●多くの場合、「責任を負う」というリスクを回避するために、いろいろ面倒な手続きが必要となり、さまざまな場面で柔軟性がうしなわれてゆく。責任という概念をもっと軽くみることができれば、人はもっと柔軟になれるのではないか。責任という概念に頼らなくても上手くいく社会のシステムを考えることはできないのか。
(責任という概念をまったくなくしてしまうのは無理だとしても、責任の適応範囲を出来る限り限定し、そして分散することは可能だろう。というか、国家も会社も共同体も、そもそもそういうものなのか。)
でもこの場合、大きな障壁となるのが、人のもつ「恨み」、あるいは「傷つく」という感情になるのか。恨みや傷はなかなか消えない。であれば、どうしたって「責任をとれ」と強く言わなければ気持ちとして釣り合わなくなる。あるいは、傷つけられないために、責任という概念で人を縛る、という欲求がでてくる。
●誰かが「責任をとる」ことがなければ人は納得しない、のだろうか。いわゆる「偉い人」は、誰にも責任のとりようもないことの責任をとるために存在する。実際に働くのは別の人たちだが、そこでの集団的仕事に重大な失敗があった場合に、責任をとる誰かが必要になるので、そのためだけにでも「偉い人」が必要になる。そのような形式を、人の感情は要求する、のだろうか。責任者がいて、「その責任はオレがとる」ということで、人は何かを信用する。そのような形式を書き換えることは可能か。
●責任をとることができるのは、人格や魂をもつ者だけなのか。ある数式があり、その数式を根拠にさまざまな事柄が決定される。しかし、ある時、その決定に重大な欠陥がみつかった。だからその数式には責任をとってもらって、「この数式は間違いだ」という評価を受け入れてもらい、様々な事柄を決定できる地位からは降りてもうらう。こういう責任ではいけないのか(「数式」を「人工知能」に変えることも可能)。しかし、その数式が間違っていることで被害を受けた人は、数式を恨んだり、憎んだりできないから駄目なのだろうか。
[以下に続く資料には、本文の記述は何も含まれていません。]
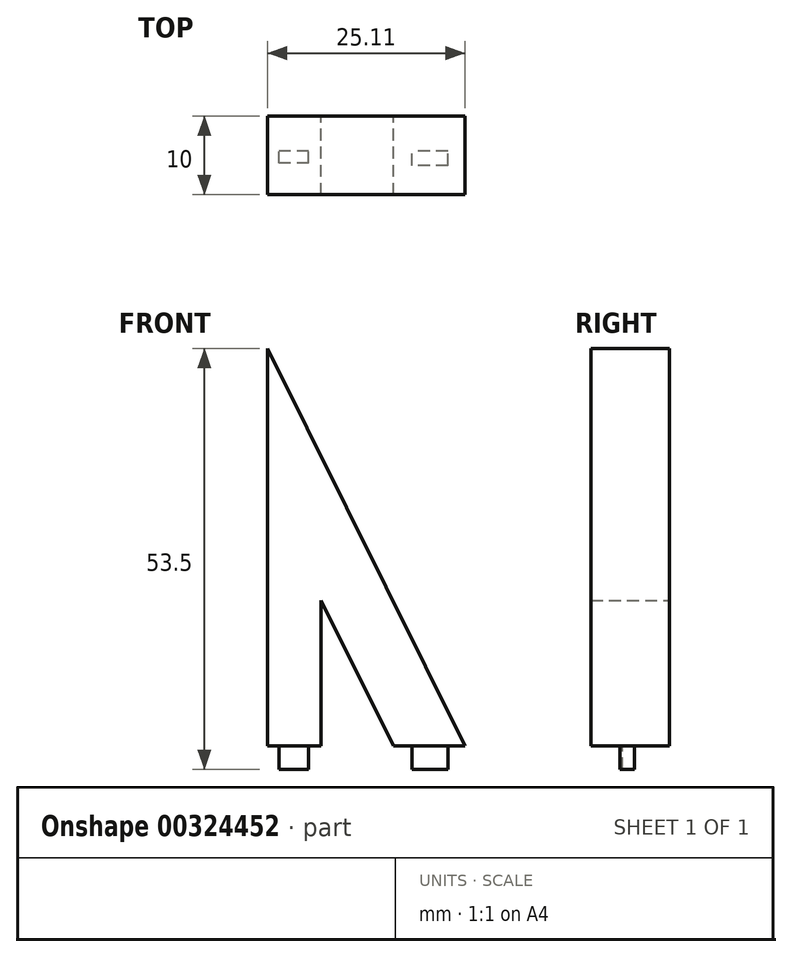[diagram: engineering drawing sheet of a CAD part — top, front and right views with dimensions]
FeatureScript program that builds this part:
annotation { "Feature Type Name" : "Feature", "Feature Type Description" : "" }
export const myFeature = defineFeature(function(context is Context, id is Id, definition is map)
    precondition{}
    {
        {
            var Q0;
            Q0=qCreatedBy(makeId("Front.planeOp"),FACE);
            var sketch = newSketch(context, id + "F0", { "sketchPlane" : qUnion([Q0])});
            skLineSegment(sketch, "E0", {"start": v(0, 0) * mm, "end": v(0, 50.5) * mm});
            skLineSegment(sketch, "E1", {"start": v(0, 50.5) * mm, "end": v(25.11, 0) * mm});
            skLineSegment(sketch, "E2", {"start": v(25.11, 0) * mm, "end": v(16.01, 0) * mm});
            skLineSegment(sketch, "E3", {"start": v(16.01, 0) * mm, "end": v(6.84, 18.45) * mm});
            skLineSegment(sketch, "E4", {"start": v(6.84, 18.45) * mm, "end": v(6.84, 0) * mm});
            skLineSegment(sketch, "E5", {"start": v(6.84, 0) * mm, "end": v(0, 0) * mm});
            skSolve(sketch);
        }
        {
            var Q0;
            Q0 = qSketchRegion(id + "F0", true);
            extrude(context, id + "F1", {"entities" : qUnion([Q0]), "depth" : 10 * mm});
        }
        {
            var Q0;
            Q0=makeQuery(id+"F1.opExtrude","SWEPT_FACE",FACE,{"disambiguationData":[OSD([sQuery(id+"F0.wireOp",EDGE,"E5")])]});
            var sketch = newSketch(context, id + "F2", { "sketchPlane" : qUnion([Q0])});
            skLineSegment(sketch, "E6.bottom", {"start": v(5.26, 5.98) * mm, "end": v(1.5, 5.98) * mm});
            skLineSegment(sketch, "E6.top", {"start": v(5.26, 4.48) * mm, "end": v(1.5, 4.48) * mm});
            skLineSegment(sketch, "E6.left", {"start": v(5.26, 5.98) * mm, "end": v(5.26, 4.48) * mm});
            skLineSegment(sketch, "E6.right", {"start": v(1.5, 5.98) * mm, "end": v(1.5, 4.48) * mm});
            skPoint(sketch, "E6.middle", {"position": v(3.38, 5.23) * mm});
            skSolve(sketch);
        }
        {
            var Q0;
            Q0 = qSketchRegion(id + "F2", true);
            extrude(context, id + "F3", {"entities" : qUnion([Q0]), "operationType" : NewBodyOperationType.ADD, "depth" : 3 * mm});
        }
        {
            var Q0;
            Q0=makeQuery(id+"F1.opExtrude","SWEPT_FACE",FACE,{"disambiguationData":[OSD([sQuery(id+"F0.wireOp",EDGE,"E2")])]});
            var sketch = newSketch(context, id + "F4", { "sketchPlane" : qUnion([Q0])});
            skLineSegment(sketch, "E7.bottom", {"start": v(22.95, 6.29) * mm, "end": v(18.35, 6.29) * mm});
            skLineSegment(sketch, "E7.top", {"start": v(22.95, 4.45) * mm, "end": v(18.35, 4.45) * mm});
            skLineSegment(sketch, "E7.left", {"start": v(22.95, 6.29) * mm, "end": v(22.95, 4.45) * mm});
            skLineSegment(sketch, "E7.right", {"start": v(18.35, 6.29) * mm, "end": v(18.35, 4.45) * mm});
            skPoint(sketch, "E7.middle", {"position": v(20.65, 5.37) * mm});
            skSolve(sketch);
        }
        {
            var Q0;
            Q0 = qSketchRegion(id + "F4", true);
            extrude(context, id + "F5", {"entities" : qUnion([Q0]), "operationType" : NewBodyOperationType.ADD, "depth" : 3 * mm});
        }
    });
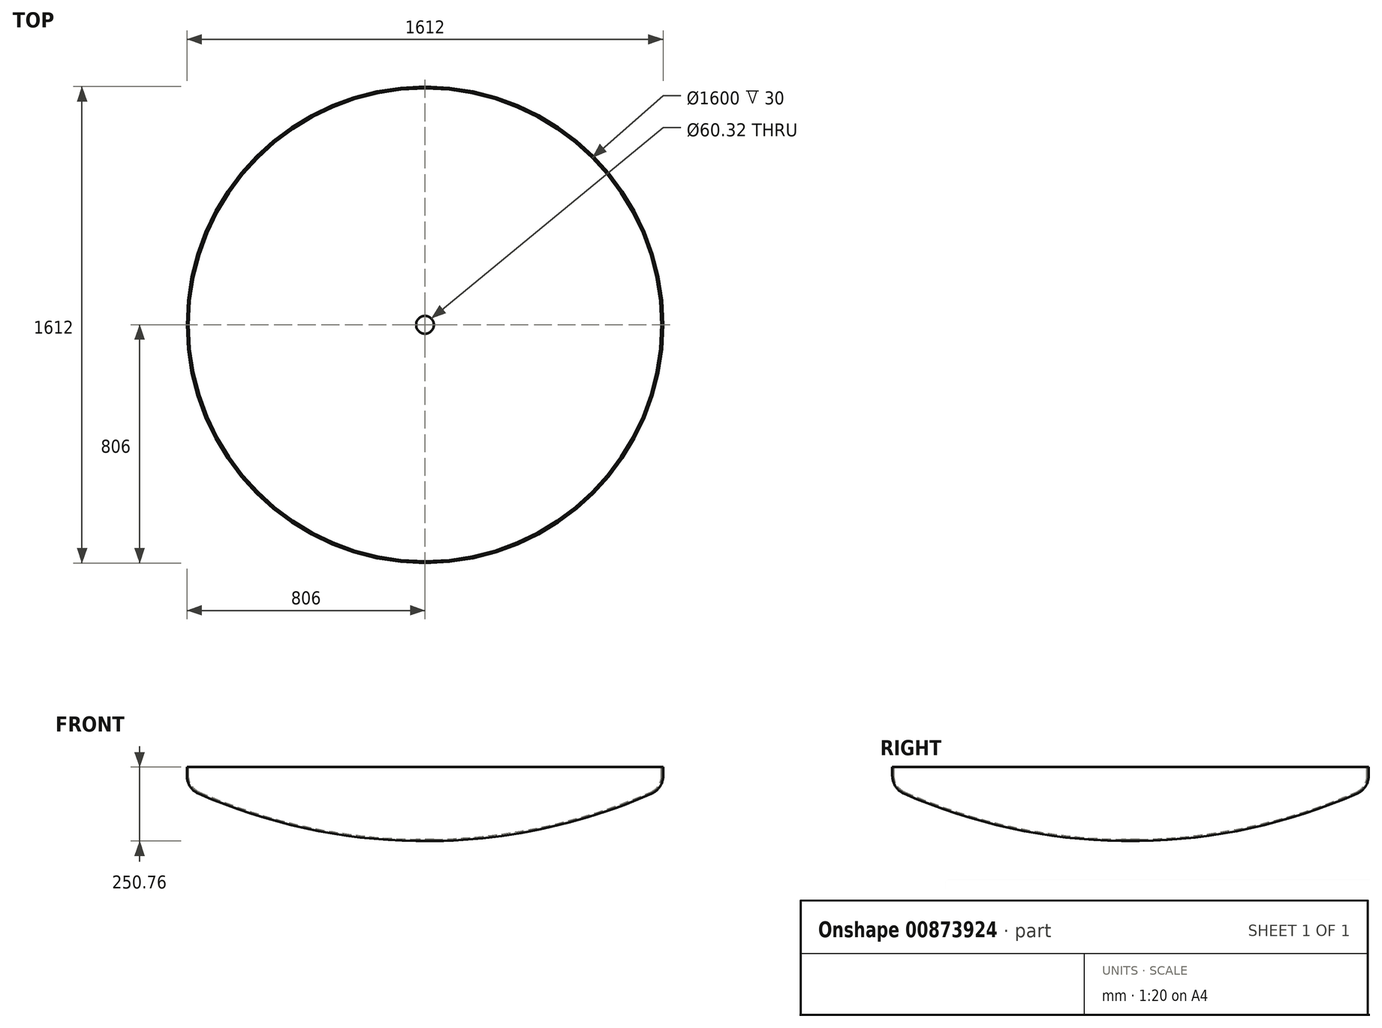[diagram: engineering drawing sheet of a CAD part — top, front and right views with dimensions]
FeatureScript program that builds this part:
annotation { "Feature Type Name" : "Feature", "Feature Type Description" : "" }
export const myFeature = defineFeature(function(context is Context, id is Id, definition is map)
    precondition{}
    {
        {
            var Q0;
            Q0=qCreatedBy(makeId("Front.planeOp"),FACE);
            var sketch = newSketch(context, id + "F0", { "sketchPlane" : qUnion([Q0])});
            skLineSegment(sketch, "E0", {"start": v(-800, 0) * mm, "end": v(800, 0) * mm, "construction": true});
            skLineSegment(sketch, "E1", {"start": v(-800, 0) * mm, "end": v(-800, -30) * mm});
            skArc(sketch, "E2", {"start": v(-800, -30) * mm, "mid": v(-790.22, -62.83) * mm, "end": v(-764.08, -84.96) * mm});
            skLineSegment(sketch, "E3", {"start": v(0, 0) * mm, "end": v(0, -245) * mm, "construction": true});
            skArc(sketch, "E4", {"start": v(-764.08, -84.96) * mm, "mid": v(-390.33, -204.56) * mm, "end": v(0, -245) * mm});
            skLineSegment(sketch, "E5.1", {"start": v(-806, 0) * mm, "end": v(-806, -30) * mm});
            skArc(sketch, "E5.2", {"start": v(-806, -30) * mm, "mid": v(-795.25, -66.11) * mm, "end": v(-766.49, -90.45) * mm});
            skArc(sketch, "E5.3", {"start": v(-766.49, -90.45) * mm, "mid": v(-391.56, -210.43) * mm, "end": v(0, -251) * mm});
            skLineSegment(sketch, "E6", {"start": v(-806, 0) * mm, "end": v(-800, 0) * mm});
            skLineSegment(sketch, "E7", {"start": v(0, -245) * mm, "end": v(0, -251) * mm});
            skSolve(sketch);
        }
        {
            var Q0;
            Q0 = qSketchRegion(id + "F0", true);
            var Q1;
            Q1=sQuery(id+"F0.wireOp",EDGE,"E3");
            revolve(context, id + "F1", {"surfaceOperationType" : NewSurfaceOperationType.NEW, "entities" : qUnion([Q0]), "axis" : qUnion([Q1]), "revolveType" : RevolveType.FULL});
        }
        {
            var Q0;
            Q0=qCreatedBy(makeId("Top.planeOp"),FACE);
            var sketch = newSketch(context, id + "F2", { "sketchPlane" : qUnion([Q0])});
            skCircle(sketch, "E8", {"center": v(0, 0) * mm, "radius": 30.16 * mm});
            skSolve(sketch);
        }
        {
            var Q0;
            Q0 = qSketchRegion(id + "F2", true);
            extrude(context, id + "F3", {"entities" : qUnion([Q0]), "operationType" : NewBodyOperationType.REMOVE, "endBound" : BoundingType.THROUGH_ALL, "oppositeDirection" : true, "depth" : 25 * mm, "offsetDistance" : 25 * mm});
        }
    });
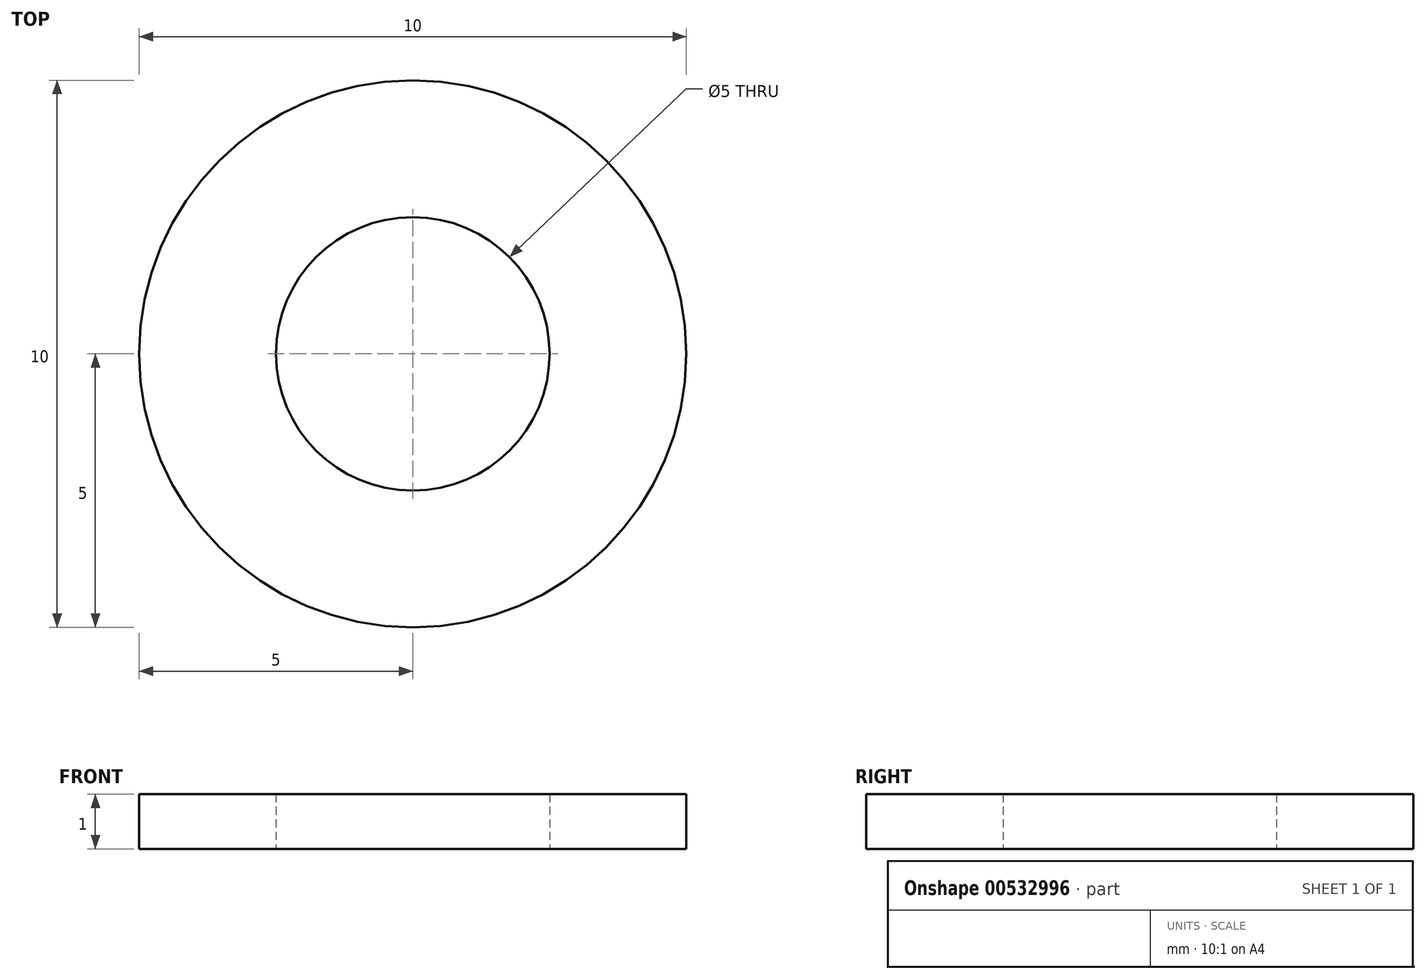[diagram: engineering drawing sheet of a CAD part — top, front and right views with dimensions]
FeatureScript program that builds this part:
annotation { "Feature Type Name" : "Feature", "Feature Type Description" : "" }
export const myFeature = defineFeature(function(context is Context, id is Id, definition is map)
    precondition{}
    {
        {
            var Q0;
            Q0=qCreatedBy(makeId("Top.planeOp"),FACE);
            var sketch = newSketch(context, id + "F0", { "sketchPlane" : qUnion([Q0])});
            skCircle(sketch, "E0", {"center": v(0, 0) * mm, "radius": 5 * mm});
            skCircle(sketch, "E1", {"center": v(0, 0) * mm, "radius": 2.5 * mm});
            skSolve(sketch);
        }
        {
            var Q0;
            Q0=makeQuery(id+"F0.imprint","IMPRINT",FACE,{"disambiguationData":[TD([[makeQuery(id+"F0.imprint","IMPRINT",EDGE,{"derivedFrom":sQuery(id+"F0.wireOp",EDGE,"E0")}),1.0]])]});
            extrude(context, id + "F1", {"entities" : qUnion([Q0]), "depth" : 1 * mm, "offsetDistance" : 25 * mm});
        }
    });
責任は、恨んだり憎んだりできる存在にとってもらわなければならないのか。
(ここで、数式や人工知能が神や王のような信仰対象になれば、「神(王)を殺す」という方法で、責任をとってもらうことが可能になる気もする。)
●魂とは、責任の主体であり得るという(他の魂に対する)信用のことなのか。
●安倍政権を憎んで、安倍晋三を憎まず、というのは可能か。あるいは逆に、安倍晋三を憎んで、安倍政権を憎まず、は。
●責任と信用とは、どちらがより人を縛るのか。何かをしたことで、「責任をとらされる」と思うことと「信用を失う」と思うことでは、どちらがより重く人に作用するのか。あるいは、どちらが社会的によい効果となるのか。
●責任という概念は、個という概念と強く結びつく。ブロックチェーンのような仕組みで、何がどう行われているかのすべては透明になっているけど、それを誰が行っているのかは分からないような匿名性の高い仮想的な社会をつくって、そこで人々がどう振る舞うかのシミュレーションを行うことは可能だろう。
そのコミュニティがよいものであり、コミュニティが維持されることが自分にとって利益になると多くの人が思えば、匿名であってもただ利己的にだけ振る舞うわけではなくなる、のだろうか。